The second thing, Bonacci said, is that RES’s technology has come to the fore now because the market has caught up with their solutions, and now deems them to be cutting edge stuff.

“This is largely a reflection of the market having come around to what our vision is, particularly an emphasis on the agile workforce,” Bonacci said. “There is clearly a convergence happening in the market now, a convergence between PC lifecycle management and IT service management, which is being driven by users, and which fits with our vision about driving value to the business.”

RES’s workspace management solutions are designed to greatly improve user experience and employee productivity, and their core business has been extending the value of Citrix. They are completely platform-independent, and run on traditional client-server systems, VMware and Citrix.

“We have an automation capability that automates the delivery of all IT services to the user’s workspace,” Bonacci said. “We automatically identity what room a mobile worker is in and will build an appropriate workspace with devices like printers through the ‘follow-me’ IT premise. We thus automate the lifecycle of the user, without requiring IT intervention, while streamlining operation. Others talk about self-service capability, but we are specifically about predictive automation of client services. The more complex the use case and the more demanding the business, the higher the need for our solution.”

RES is also benefitting from a leadership infusion, after having gone almost a year with a CEO since the old one, Klaus Besier, resigned last June. After a long and exhaustive search, in April they announced the appointment of Al Monserrat, who had been Citrix’s senior vice president of worldwide sales and services, and who was very popular among Citrix channel partners. Two Citrix channel executives have since followed to take over RES channel operations in EMEA and North America. The North American appointment of Adam Brush to the newly newly-created position as Vice President of Channel Sales for the Americas was announced last week.

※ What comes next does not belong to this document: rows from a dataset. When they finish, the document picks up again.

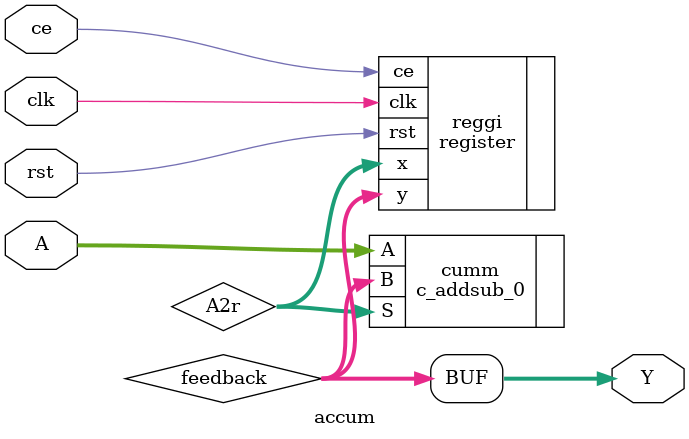
<source format=v>
`timescale 1ns / 1ps


module accum(
    input [10:0] A,
    input clk,
    input ce,
    input rst,
    output [19:0] Y
    );
    
    wire [19:0]feedback;
    wire [19:0]A2r;
    
    c_addsub_0 cumm
    (
        //.CLK(clk),
        //.CE(ce),
        .A(A),
        .B(feedback),
        .S(A2r)
    );
    
    register #
    (
        .N(20)
    )
    reggi
    (
        .clk(clk),
        .ce(ce),
        .rst(rst),
        .x(A2r),
        .y(feedback)
    );
    
    assign Y = feedback;
endmodule

</source>
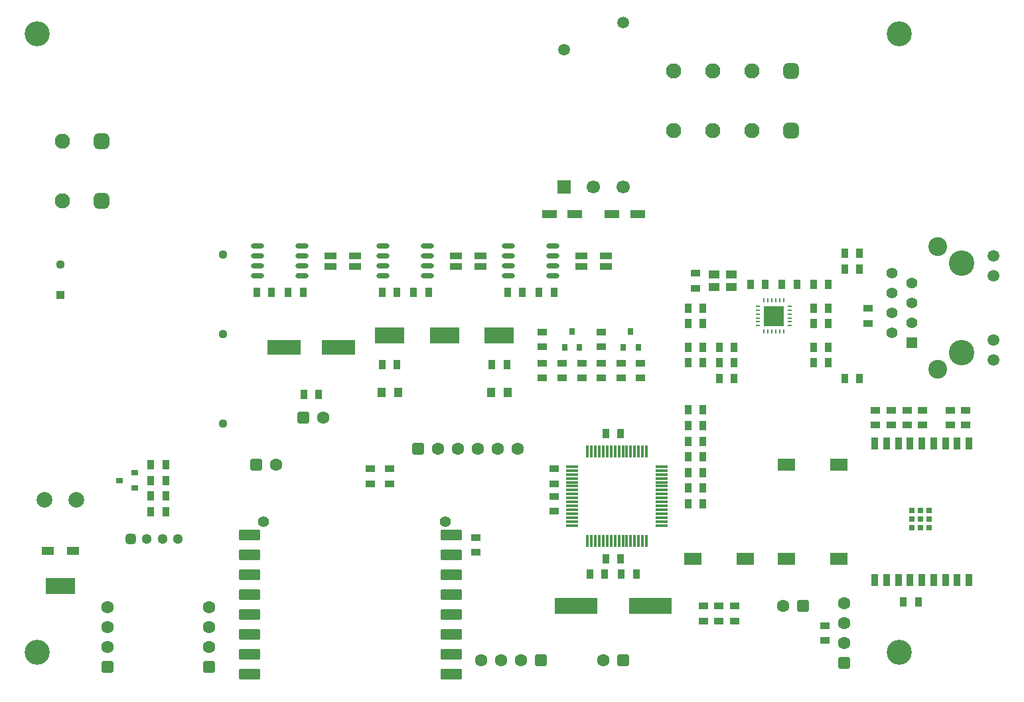
<source format=gbr>
%TF.GenerationSoftware,Altium Limited,Altium Designer,22.7.1 (60)*%
G04 Layer_Color=255*
%FSLAX43Y43*%
%MOMM*%
%TF.SameCoordinates,FE58890B-FB48-4B87-A9EE-914DEB8A6D29*%
%TF.FilePolarity,Positive*%
%TF.FileFunction,Pads,Top*%
%TF.Part,Single*%
G01*
G75*
%TA.AperFunction,SMDPad,CuDef*%
%ADD12R,1.500X0.300*%
%ADD13R,0.300X1.500*%
%TA.AperFunction,BGAPad,CuDef*%
%ADD14R,0.700X0.700*%
%TA.AperFunction,SMDPad,CuDef*%
%ADD15R,0.900X1.500*%
%ADD16R,1.300X0.900*%
%ADD17R,0.900X1.300*%
%TA.AperFunction,ConnectorPad*%
G04:AMPARAMS|DCode=18|XSize=1.3mm|YSize=2.7mm|CornerRadius=0.13mm|HoleSize=0mm|Usage=FLASHONLY|Rotation=270.000|XOffset=0mm|YOffset=0mm|HoleType=Round|Shape=RoundedRectangle|*
%AMROUNDEDRECTD18*
21,1,1.300,2.440,0,0,270.0*
21,1,1.040,2.700,0,0,270.0*
1,1,0.260,-1.220,-0.520*
1,1,0.260,-1.220,0.520*
1,1,0.260,1.220,0.520*
1,1,0.260,1.220,-0.520*
%
%ADD18ROUNDEDRECTD18*%
%TA.AperFunction,SMDPad,CuDef*%
%ADD19R,2.300X1.500*%
%ADD20R,5.500X2.000*%
%ADD21R,0.900X0.800*%
%ADD22R,3.800X2.030*%
%ADD23R,1.100X1.300*%
%ADD24R,4.200X1.900*%
%ADD25R,0.800X0.900*%
%ADD26R,1.500X0.900*%
%ADD27O,1.650X0.650*%
%ADD28R,0.254X0.610*%
%ADD29R,0.610X0.254*%
%ADD30R,2.591X2.591*%
%ADD31R,1.905X1.041*%
%ADD32R,1.400X1.000*%
%ADD33R,1.600X0.991*%
%TA.AperFunction,ComponentPad*%
%ADD40R,1.700X1.700*%
%ADD41C,1.700*%
%ADD42C,1.500*%
%ADD43R,1.408X1.408*%
%ADD44C,1.408*%
%ADD45C,3.250*%
%ADD46C,2.400*%
%ADD47C,1.508*%
%ADD48C,1.400*%
%ADD49C,1.600*%
G04:AMPARAMS|DCode=50|XSize=1.6mm|YSize=1.6mm|CornerRadius=0.4mm|HoleSize=0mm|Usage=FLASHONLY|Rotation=90.000|XOffset=0mm|YOffset=0mm|HoleType=Round|Shape=RoundedRectangle|*
%AMROUNDEDRECTD50*
21,1,1.600,0.800,0,0,90.0*
21,1,0.800,1.600,0,0,90.0*
1,1,0.800,0.400,0.400*
1,1,0.800,0.400,-0.400*
1,1,0.800,-0.400,-0.400*
1,1,0.800,-0.400,0.400*
%
%ADD50ROUNDEDRECTD50*%
G04:AMPARAMS|DCode=51|XSize=1.6mm|YSize=1.6mm|CornerRadius=0.4mm|HoleSize=0mm|Usage=FLASHONLY|Rotation=0.000|XOffset=0mm|YOffset=0mm|HoleType=Round|Shape=RoundedRectangle|*
%AMROUNDEDRECTD51*
21,1,1.600,0.800,0,0,0.0*
21,1,0.800,1.600,0,0,0.0*
1,1,0.800,0.400,-0.400*
1,1,0.800,-0.400,-0.400*
1,1,0.800,-0.400,0.400*
1,1,0.800,0.400,0.400*
%
%ADD51ROUNDEDRECTD51*%
%ADD52C,2.000*%
%ADD53C,1.950*%
G04:AMPARAMS|DCode=54|XSize=1.95mm|YSize=1.95mm|CornerRadius=0.488mm|HoleSize=0mm|Usage=FLASHONLY|Rotation=180.000|XOffset=0mm|YOffset=0mm|HoleType=Round|Shape=RoundedRectangle|*
%AMROUNDEDRECTD54*
21,1,1.950,0.975,0,0,180.0*
21,1,0.975,1.950,0,0,180.0*
1,1,0.975,-0.488,0.488*
1,1,0.975,0.488,0.488*
1,1,0.975,0.488,-0.488*
1,1,0.975,-0.488,-0.488*
%
%ADD54ROUNDEDRECTD54*%
%TA.AperFunction,ViaPad*%
%ADD55C,3.200*%
%TA.AperFunction,ComponentPad*%
%ADD56R,1.110X1.110*%
%ADD57C,1.110*%
%ADD58C,1.300*%
G04:AMPARAMS|DCode=59|XSize=1.3mm|YSize=1.3mm|CornerRadius=0.325mm|HoleSize=0mm|Usage=FLASHONLY|Rotation=180.000|XOffset=0mm|YOffset=0mm|HoleType=Round|Shape=RoundedRectangle|*
%AMROUNDEDRECTD59*
21,1,1.300,0.650,0,0,180.0*
21,1,0.650,1.300,0,0,180.0*
1,1,0.650,-0.325,0.325*
1,1,0.650,0.325,0.325*
1,1,0.650,0.325,-0.325*
1,1,0.650,-0.325,-0.325*
%
%ADD59ROUNDEDRECTD59*%
D12*
X99700Y24750D02*
D03*
Y25250D02*
D03*
Y26250D02*
D03*
Y31750D02*
D03*
Y31250D02*
D03*
Y30750D02*
D03*
Y30250D02*
D03*
Y29750D02*
D03*
Y29250D02*
D03*
Y28750D02*
D03*
Y28250D02*
D03*
Y27750D02*
D03*
Y27250D02*
D03*
Y26750D02*
D03*
Y25750D02*
D03*
Y24250D02*
D03*
X88300D02*
D03*
Y24750D02*
D03*
Y25250D02*
D03*
Y25750D02*
D03*
Y26250D02*
D03*
Y26750D02*
D03*
Y27250D02*
D03*
Y27750D02*
D03*
Y28250D02*
D03*
Y28750D02*
D03*
Y29250D02*
D03*
Y30250D02*
D03*
Y30750D02*
D03*
Y31250D02*
D03*
Y31750D02*
D03*
Y29750D02*
D03*
D13*
X97750Y22300D02*
D03*
X97250D02*
D03*
X96750D02*
D03*
X96250D02*
D03*
X95750D02*
D03*
X95250D02*
D03*
X94750D02*
D03*
X94250D02*
D03*
X93750D02*
D03*
X93250D02*
D03*
X92750D02*
D03*
X92250D02*
D03*
X91750D02*
D03*
X91250D02*
D03*
X90750D02*
D03*
X90250D02*
D03*
Y33700D02*
D03*
X90750D02*
D03*
X93250D02*
D03*
X93750D02*
D03*
X94750D02*
D03*
X96750D02*
D03*
X97250D02*
D03*
X97750D02*
D03*
X96250D02*
D03*
X92250D02*
D03*
X91750D02*
D03*
X91250D02*
D03*
X92750D02*
D03*
X94250D02*
D03*
X95250D02*
D03*
X95750D02*
D03*
D14*
X131600Y23940D02*
D03*
Y25040D02*
D03*
Y26140D02*
D03*
X132700D02*
D03*
X133800D02*
D03*
Y25040D02*
D03*
Y23940D02*
D03*
X132700D02*
D03*
Y25040D02*
D03*
D15*
X138900Y17250D02*
D03*
X137400D02*
D03*
X135900D02*
D03*
X134400D02*
D03*
X132900D02*
D03*
X131400D02*
D03*
X129900D02*
D03*
X128400D02*
D03*
X126900D02*
D03*
Y34750D02*
D03*
X128400D02*
D03*
X129900D02*
D03*
X131400D02*
D03*
X132900D02*
D03*
X134400D02*
D03*
X135900D02*
D03*
X137400D02*
D03*
X138900D02*
D03*
D16*
X138500Y37050D02*
D03*
Y38950D02*
D03*
X131000Y37050D02*
D03*
Y38950D02*
D03*
X136500D02*
D03*
Y37050D02*
D03*
X127000Y38950D02*
D03*
Y37050D02*
D03*
X109000Y12050D02*
D03*
Y13950D02*
D03*
X107000Y13950D02*
D03*
Y12050D02*
D03*
X105000Y13950D02*
D03*
Y12050D02*
D03*
X84500Y48950D02*
D03*
Y47050D02*
D03*
X92000D02*
D03*
Y48950D02*
D03*
X87000Y44950D02*
D03*
Y43050D02*
D03*
X94500Y44950D02*
D03*
Y43050D02*
D03*
X84500D02*
D03*
Y44950D02*
D03*
X89500D02*
D03*
Y43050D02*
D03*
X97000D02*
D03*
Y44950D02*
D03*
X92000D02*
D03*
Y43050D02*
D03*
X62500Y29550D02*
D03*
Y31450D02*
D03*
X65000Y29550D02*
D03*
Y31450D02*
D03*
X129000Y37050D02*
D03*
Y38950D02*
D03*
X86000Y31450D02*
D03*
Y29550D02*
D03*
X120500Y9550D02*
D03*
Y11450D02*
D03*
X133000Y38950D02*
D03*
Y37050D02*
D03*
X104000Y56450D02*
D03*
Y54550D02*
D03*
X126000Y50050D02*
D03*
Y51950D02*
D03*
X86000Y27950D02*
D03*
Y26050D02*
D03*
X76017Y22719D02*
D03*
Y20819D02*
D03*
D17*
X49950Y54000D02*
D03*
X48050D02*
D03*
X36450Y30000D02*
D03*
X34550D02*
D03*
Y28000D02*
D03*
X36450D02*
D03*
X79950Y44750D02*
D03*
X78050D02*
D03*
X65950D02*
D03*
X64050D02*
D03*
X54050Y41000D02*
D03*
X55950D02*
D03*
X124950Y43000D02*
D03*
X123050D02*
D03*
X103050Y47000D02*
D03*
X104950D02*
D03*
X120950Y55000D02*
D03*
X119050D02*
D03*
X119050Y52000D02*
D03*
X120950D02*
D03*
Y50000D02*
D03*
X119050D02*
D03*
X108950Y43000D02*
D03*
X107050D02*
D03*
X119050Y47000D02*
D03*
X120950D02*
D03*
X103050Y39000D02*
D03*
X104950D02*
D03*
X120950Y45000D02*
D03*
X119050D02*
D03*
X104950Y52000D02*
D03*
X103050D02*
D03*
X108950Y47000D02*
D03*
X107050D02*
D03*
Y45000D02*
D03*
X108950D02*
D03*
X103050Y37000D02*
D03*
X104950D02*
D03*
X103050Y45000D02*
D03*
X104950D02*
D03*
X103050Y50000D02*
D03*
X104950D02*
D03*
Y35000D02*
D03*
X103050D02*
D03*
X123050Y59000D02*
D03*
X124950D02*
D03*
X103050Y33000D02*
D03*
X104950D02*
D03*
X115050Y55000D02*
D03*
X116950D02*
D03*
X123050Y57000D02*
D03*
X124950D02*
D03*
X112950Y55000D02*
D03*
X111050D02*
D03*
X104950Y31000D02*
D03*
X103050D02*
D03*
X130550Y14500D02*
D03*
X132450D02*
D03*
X36450Y32000D02*
D03*
X34550D02*
D03*
X84050Y54000D02*
D03*
X85950D02*
D03*
X69950D02*
D03*
X68050D02*
D03*
X52050D02*
D03*
X53950D02*
D03*
X92550Y36000D02*
D03*
X94450D02*
D03*
X64050Y54000D02*
D03*
X65950D02*
D03*
X80050D02*
D03*
X81950D02*
D03*
X94550Y18000D02*
D03*
X96450D02*
D03*
X90550D02*
D03*
X92450D02*
D03*
X103050Y27000D02*
D03*
X104950D02*
D03*
X94450Y20000D02*
D03*
X92550D02*
D03*
X104950Y29000D02*
D03*
X103050D02*
D03*
X36450Y26000D02*
D03*
X34550D02*
D03*
D18*
X47120Y23052D02*
D03*
Y20512D02*
D03*
Y17972D02*
D03*
Y15432D02*
D03*
Y12892D02*
D03*
Y10352D02*
D03*
Y7812D02*
D03*
Y5272D02*
D03*
X72880Y23052D02*
D03*
Y7812D02*
D03*
Y12892D02*
D03*
Y17972D02*
D03*
Y5272D02*
D03*
Y15432D02*
D03*
Y10352D02*
D03*
Y20512D02*
D03*
D19*
X115650Y32000D02*
D03*
X122350D02*
D03*
Y20000D02*
D03*
X115650D02*
D03*
X103650D02*
D03*
X110350D02*
D03*
D20*
X88750Y14000D02*
D03*
X98250D02*
D03*
D21*
X32500Y29050D02*
D03*
Y30950D02*
D03*
X30500Y30000D02*
D03*
D22*
X79000Y48500D02*
D03*
X72000D02*
D03*
X65000D02*
D03*
X23000Y16500D02*
D03*
D23*
X80050Y41250D02*
D03*
X77950D02*
D03*
X63950D02*
D03*
X66050D02*
D03*
D24*
X51500Y47000D02*
D03*
X58500D02*
D03*
D25*
X95750Y49000D02*
D03*
X96700Y47000D02*
D03*
X94800D02*
D03*
X87300D02*
D03*
X89200D02*
D03*
X88250Y49000D02*
D03*
D26*
X92550Y58700D02*
D03*
Y57300D02*
D03*
X89450Y58700D02*
D03*
Y57300D02*
D03*
X57450D02*
D03*
Y58700D02*
D03*
X60550Y57300D02*
D03*
Y58700D02*
D03*
X76550D02*
D03*
Y57300D02*
D03*
X73450Y58700D02*
D03*
Y57300D02*
D03*
D27*
X53825Y56095D02*
D03*
Y57365D02*
D03*
Y58635D02*
D03*
Y59905D02*
D03*
X48175D02*
D03*
Y58635D02*
D03*
Y57365D02*
D03*
Y56095D02*
D03*
X69825D02*
D03*
Y57365D02*
D03*
Y58635D02*
D03*
Y59905D02*
D03*
X64175D02*
D03*
Y58635D02*
D03*
Y57365D02*
D03*
Y56095D02*
D03*
X85825Y56095D02*
D03*
Y57365D02*
D03*
Y58635D02*
D03*
Y59905D02*
D03*
X80175Y56095D02*
D03*
Y58635D02*
D03*
Y59905D02*
D03*
Y57365D02*
D03*
D28*
X114250Y53007D02*
D03*
X114750D02*
D03*
X113750D02*
D03*
X115250D02*
D03*
X113250D02*
D03*
X112750D02*
D03*
Y48993D02*
D03*
X113250D02*
D03*
X113750D02*
D03*
X114250D02*
D03*
X114750D02*
D03*
X115250D02*
D03*
D29*
X111993Y51250D02*
D03*
X116007Y49750D02*
D03*
Y50250D02*
D03*
Y50750D02*
D03*
Y51250D02*
D03*
Y52250D02*
D03*
Y51750D02*
D03*
X111993Y52250D02*
D03*
Y50750D02*
D03*
Y50250D02*
D03*
Y49750D02*
D03*
Y51750D02*
D03*
D30*
X114000Y51000D02*
D03*
D31*
X96631Y64000D02*
D03*
X93369D02*
D03*
X85369D02*
D03*
X88631D02*
D03*
D32*
X106400Y56300D02*
D03*
X108600D02*
D03*
Y54700D02*
D03*
X106400D02*
D03*
D33*
X21420Y21000D02*
D03*
X24580D02*
D03*
D40*
X87250Y67500D02*
D03*
D41*
X91000D02*
D03*
X94750D02*
D03*
D42*
Y88500D02*
D03*
X87250Y85000D02*
D03*
D43*
X131650Y47555D02*
D03*
D44*
X129110Y48825D02*
D03*
X131650Y50095D02*
D03*
X129110Y51365D02*
D03*
X131650Y52635D02*
D03*
X129110Y53905D02*
D03*
X131650Y55175D02*
D03*
X129110Y56445D02*
D03*
D45*
X138000Y46285D02*
D03*
Y57715D02*
D03*
D46*
X134950Y59815D02*
D03*
Y44185D02*
D03*
D47*
X142060Y45370D02*
D03*
Y58630D02*
D03*
Y47910D02*
D03*
Y56090D02*
D03*
D48*
X72094Y24703D02*
D03*
X48894D02*
D03*
D49*
X123000Y9230D02*
D03*
Y11770D02*
D03*
Y14310D02*
D03*
X56540Y38000D02*
D03*
X50520Y32000D02*
D03*
X42000Y8730D02*
D03*
Y11270D02*
D03*
Y13810D02*
D03*
X115230Y14000D02*
D03*
X76270Y34000D02*
D03*
X71190D02*
D03*
X73730D02*
D03*
X78810D02*
D03*
X81350D02*
D03*
X29000Y8730D02*
D03*
Y11270D02*
D03*
Y13810D02*
D03*
X92230Y7000D02*
D03*
X81770D02*
D03*
X79230D02*
D03*
X76690D02*
D03*
D50*
X123000Y6690D02*
D03*
X42000Y6190D02*
D03*
X29000D02*
D03*
D51*
X54000Y38000D02*
D03*
X47980Y32000D02*
D03*
X117770Y14000D02*
D03*
X68650Y34000D02*
D03*
X94770Y7000D02*
D03*
X84310D02*
D03*
D52*
X25000Y27500D02*
D03*
X21000D02*
D03*
D53*
X106230Y74680D02*
D03*
X111230Y82300D02*
D03*
Y74680D02*
D03*
X106230Y82300D02*
D03*
X101230D02*
D03*
Y74680D02*
D03*
X23230Y73300D02*
D03*
Y65680D02*
D03*
D54*
X116230Y82300D02*
D03*
Y74680D02*
D03*
X28230Y73300D02*
D03*
Y65680D02*
D03*
D55*
X130000Y87000D02*
D03*
X20000D02*
D03*
X130000Y8000D02*
D03*
X20000D02*
D03*
D56*
X23000Y53670D02*
D03*
D57*
Y57570D02*
D03*
X43760Y58860D02*
D03*
Y48700D02*
D03*
Y37270D02*
D03*
D58*
X38000Y22500D02*
D03*
X36000D02*
D03*
X34000D02*
D03*
D59*
X32000D02*
D03*
%TF.MD5,2f5d3afe4890889c170a9627d24ad356*%
M02*

</source>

“Our customers are primarily enterprise, and we go to market exclusively through resellers, and are pretty focused on a few market makers,” Bonacci said. “In Canada, Compugen gives us national exposure and they built a practice around RES, as part of a strategic decision to transform their business into solving business problems, not IT problems.” Mississauga’s Gibraltar Solutions, which is focused on virtualization and cloud, is another key Canadian partner, and they have a couple in Ottawa as well.

A year ago, RES introduced IT Store, their new flagship platform, which gives IT the capabilities to deliver IT services when needed and without manual intervention, and which helped RES to a record-breaking first quarter this year.

“It’s IT Store because it’s not just applications, it’s anything a user would want,” Bonacci said. IT Store collects qualification information from external sources like Human Resource or Payroll systems, to determine the identity of a person and map to other systems such as Active Directory. It then uses these data connections to determine who should have access to services.

“No one else has our combination of solutions and agnostic approach,” he said. “We think we are game changing – and the technology works. We are delivering on the vision of Bob Janssen, our Founder and Chief Technology Officer, who has been steadfast in that vision for 15 years.”